_JOB ITEM:_
Reproduce the lines from the one containing "HRVATSKA KNJIŽEVNOST" through the one containing "vas u prvom", including both of those lines.

Transcribed page contents
BEGIN

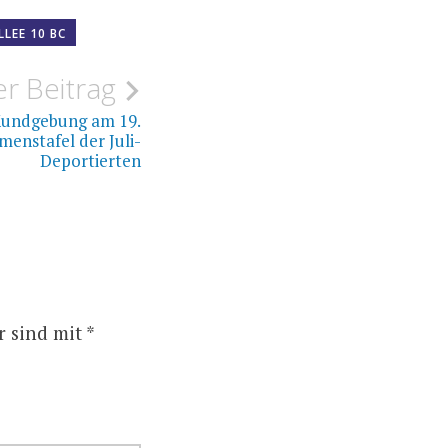
LEE 10 BC
r Beitrag
 Kundgebung am 19.
menstafel der Juli-
Deportierten
r sind mit
*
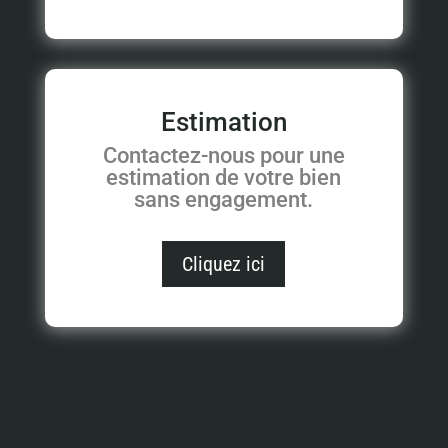
Estimation
Contactez-nous pour une
estimation de votre bien
sans engagement.
Cliquez ici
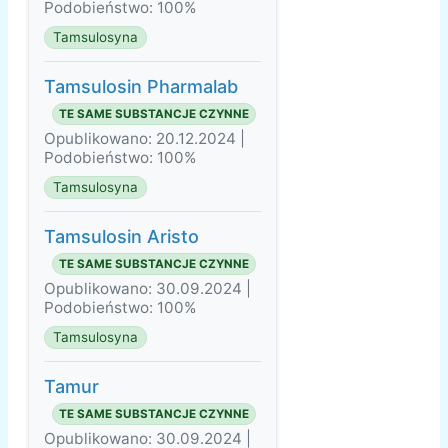
Podobieństwo: 100%
Tamsulosyna
Tamsulosin Pharmalab
TE SAME SUBSTANCJE CZYNNE
Opublikowano: 20.12.2024 |
Podobieństwo: 100%
Tamsulosyna
Tamsulosin Aristo
TE SAME SUBSTANCJE CZYNNE
Opublikowano: 30.09.2024 |
Podobieństwo: 100%
Tamsulosyna
Tamur
TE SAME SUBSTANCJE CZYNNE
Opublikowano: 30.09.2024 |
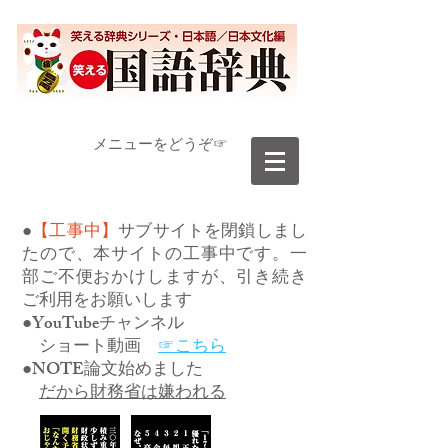
​メニューをどうぞ☞
●
【工事中】
サブサイトを閉鎖しまし
たので、本サイトの工事中です。一
部ご不便おかけしますが、引き続き
ご利用をお願いします
●YouTubeチャンネル
ショート動画
☞こちら
●NOTE論文始めました
だから財務省は嫌われる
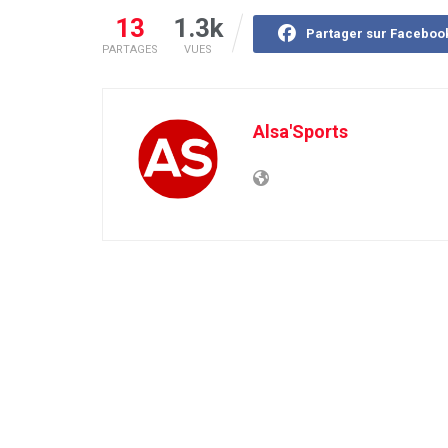
13
1.3k
Partager sur Faceboo
PARTAGES
VUES
Alsa'Sports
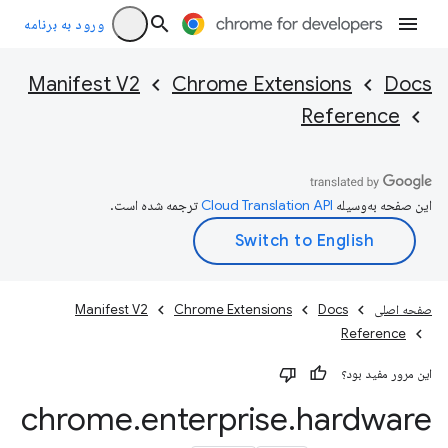
ورود به برنامه
Manifest V2
Chrome Extensions
Docs
Reference
این صفحه به‌وسیله
ترجمه شده است.
صفحه اصلی
Docs
Chrome Extensions
Manifest V2
Reference
این مرور مفید بود؟
chrome
.
enterprise
.
hardware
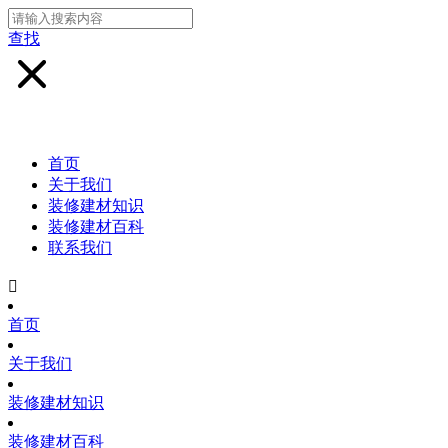
查找
首页
关于我们
装修建材知识
装修建材百科
联系我们

首页
关于我们
装修建材知识
装修建材百科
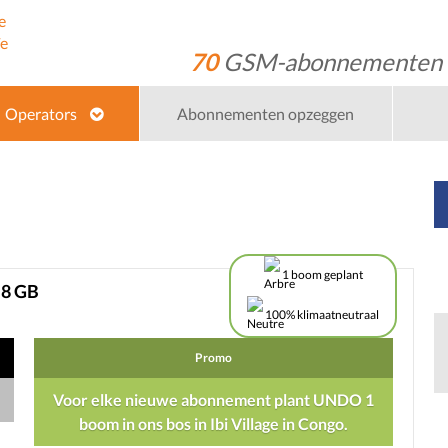
70
GSM-abonnementen
Operators
Abonnementen opzeggen
perkt
1 boom geplant
 8 GB
100% klimaatneutraal
Promo
Voor elke nieuwe abonnement plant UNDO 1
boom in ons bos in Ibi Village in Congo.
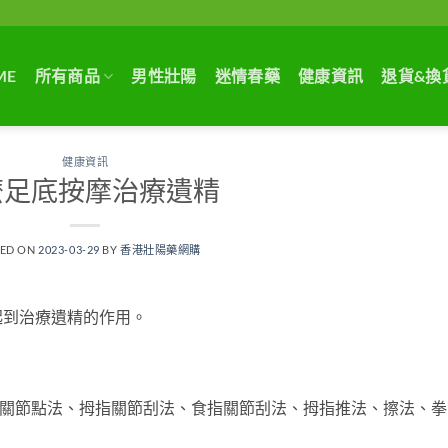
ME
所有商品
男性壯陽
迷情春藥
健康資訊
退貨&換
健康資訊
麼足底按摩治療遺精
TED ON
2023-03-29
BY
香港壯陽藥網購
起到治療遺精的作用。
間關節點法、拇指關節刮法、食指關節刮法、拇指推法、擦法、拳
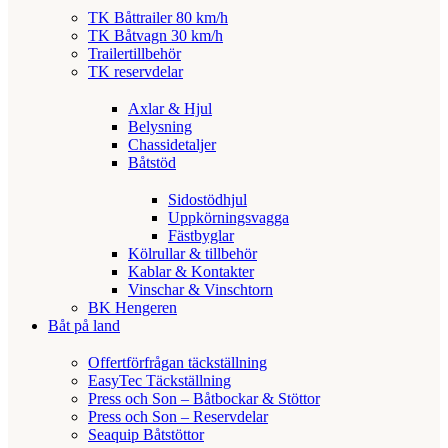
TK Båttrailer 80 km/h
TK Båtvagn 30 km/h
Trailertillbehör
TK reservdelar
Axlar & Hjul
Belysning
Chassidetaljer
Båtstöd
Sidostödhjul
Uppkörningsvagga
Fästbyglar
Kölrullar & tillbehör
Kablar & Kontakter
Vinschar & Vinschtorn
BK Hengeren
Båt på land
Offertförfrågan täckställning
EasyTec Täckställning
Press och Son – Båtbockar & Stöttor
Press och Son – Reservdelar
Seaquip Båtstöttor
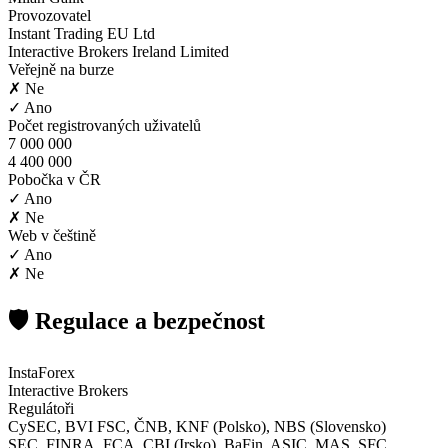
Provozovatel
Instant Trading EU Ltd
Interactive Brokers Ireland Limited
Veřejně na burze
✗ Ne
✓ Ano
Počet registrovaných uživatelů
7 000 000
4 400 000
Pobočka v ČR
✓ Ano
✗ Ne
Web v češtině
✓ Ano
✗ Ne
🛡️ Regulace a bezpečnost
InstaForex
Interactive Brokers
Regulátoři
CySEC, BVI FSC, ČNB, KNF (Polsko), NBS (Slovensko)
SEC, FINRA, FCA, CBI (Irsko), BaFin, ASIC, MAS, SFC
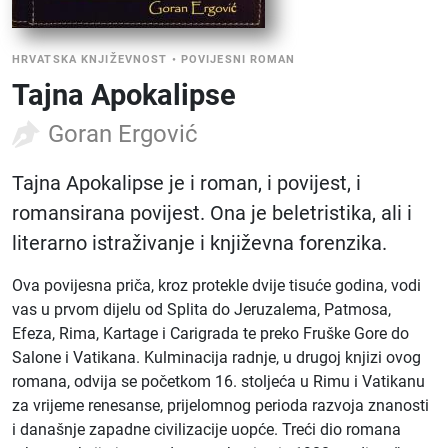
HRVATSKA KNJIŽEVNOST
•
POVIJESNI ROMAN
Tajna Apokalipse
Goran Ergović
Tajna Apokalipse je i roman, i povijest, i
romansirana povijest. Ona je beletristika, ali i
literarno istraživanje i književna forenzika.
Ova povijesna priča, kroz protekle dvije tisuće godina, vodi
vas u prvom dijelu od Splita do Jeruzalema, Patmosa,
Efeza, Rima, Kartage i Carigrada te preko Fruške Gore do
Salone i Vatikana. Kulminacija radnje, u drugoj knjizi ovog
romana, odvija se početkom 16. stoljeća u Rimu i Vatikanu
za vrijeme renesanse, prijelomnog perioda razvoja znanosti
i današnje zapadne civilizacije uopće. Treći dio romana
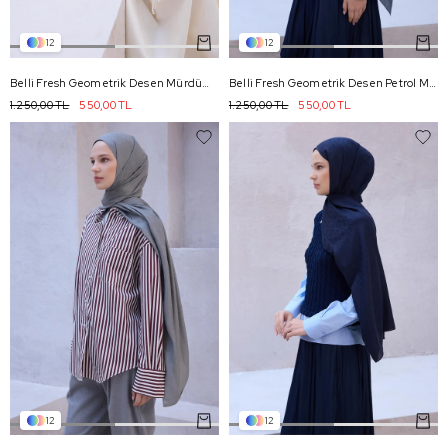
12
12
Belli Fresh Geometrik Desen Mürdüm Nayora Şal 2 - 47
Belli Fresh Geometrik Desen Petrol Mavi Nayora Şal 2 - 27
1.250,00 TL
550,00 TL
1.250,00 TL
550,00 TL
12
12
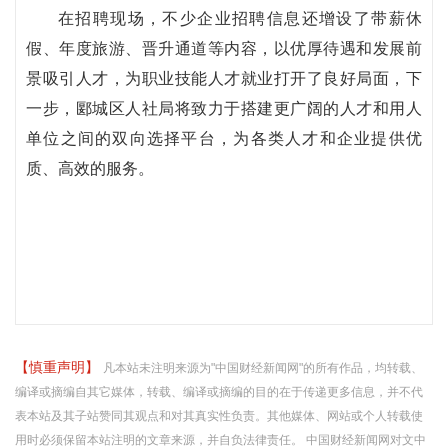
在招聘现场，不少企业招聘信息还增设了带薪休
假、年度旅游、晋升通道等内容，以优厚待遇和发展前
景吸引人才，为职业技能人才就业打开了良好局面，下
一步，郾城区人社局将致力于搭建更广阔的人才和用人
单位之间的双向选择平台，为各类人才和企业提供优
质、高效的服务。
【慎重声明】
凡本站未注明来源为"中国财经新闻网"的所有作品，均转载、
编译或摘编自其它媒体，转载、编译或摘编的目的在于传递更多信息，并不代
表本站及其子站赞同其观点和对其真实性负责。其他媒体、网站或个人转载使
用时必须保留本站注明的文章来源，并自负法律责任。 中国财经新闻网对文中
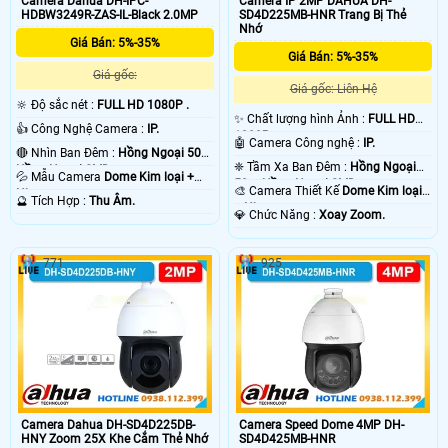
Camera Dahua DH-IPC-
Camera IP 2MP DAHUA DH-
HDBW3249R-ZAS-IL-Black 2.0MP
SD4D225MB-HNR Trang Bị Thẻ
Nhớ
Giá Bán: 5%-35%
Giá Bán: 5%-35%
Giá gốc:
Giá gốc: Liên Hệ
🔆 Độ sắc nét :
FULL HD 1080P .
✨ Chất lượng hình Ảnh :
FULL HD
👍 Công Nghệ Camera :
IP.
1080P .
🤖️ Camera Công nghệ :
IP.
🔴 Nhìn Ban Đêm :
Hồng Ngoại 50m
❈ Tầm Xa Ban Đêm :
Hồng Ngoại
Hồng Ngoại SMD.
💦 Mẫu Camera
Dome Kim loại +
50m Hồng Ngoại SMD.
🎨 Camera Thiết Kế
Dome Kim loại
Nhựa.
️🔮 Tích Hợp :
Thu Âm.
+ Nhựa.
️💎 Chức Năng :
Xoay Zoom.
771
925
Camera Dahua DH-SD4D225DB-
Camera Speed Dome 4MP DH-
HNY Zoom 25X Khe Cắm Thẻ Nhớ
SD4D425MB-HNR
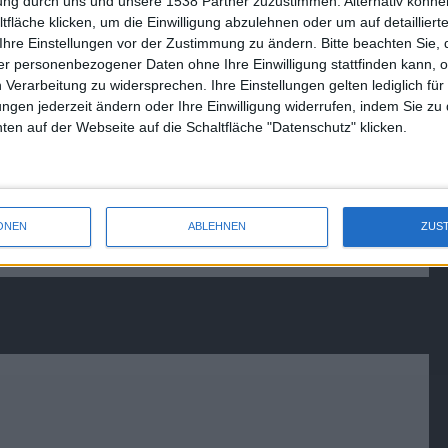
tung durch uns und unsere 1538 Partner zuzustimmen. Alternativ können
Xbox LIVE erschienen
fläche klicken, um die Einwilligung abzulehnen oder um auf detailliert
23.03.2012
Ihre Einstellungen vor der Zustimmung zu ändern.
Bitte beachten Sie, 
r personenbezogener Daten ohne Ihre Einwilligung stattfinden kann, 
 Verarbeitung zu widersprechen. Ihre Einstellungen gelten lediglich für
ungen jederzeit ändern oder Ihre Einwilligung widerrufen, indem Sie zu
en auf der Webseite auf die Schaltfläche "Datenschutz" klicken.
ONEN
ABLEHNEN
ZUS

END

_COMPLETED TASK:_
HRVATSKA KNJIŽEVNOST
•
POVIJESNI ROMAN
Tajna Apokalipse
Goran Ergović
Tajna Apokalipse je i roman, i povijest, i
romansirana povijest. Ona je beletristika, ali i
literarno istraživanje i književna forenzika.
Ova povijesna priča, kroz protekle dvije tisuće godina, vodi
vas u prvom dijelu od Splita do Jeruzalema, Patmosa,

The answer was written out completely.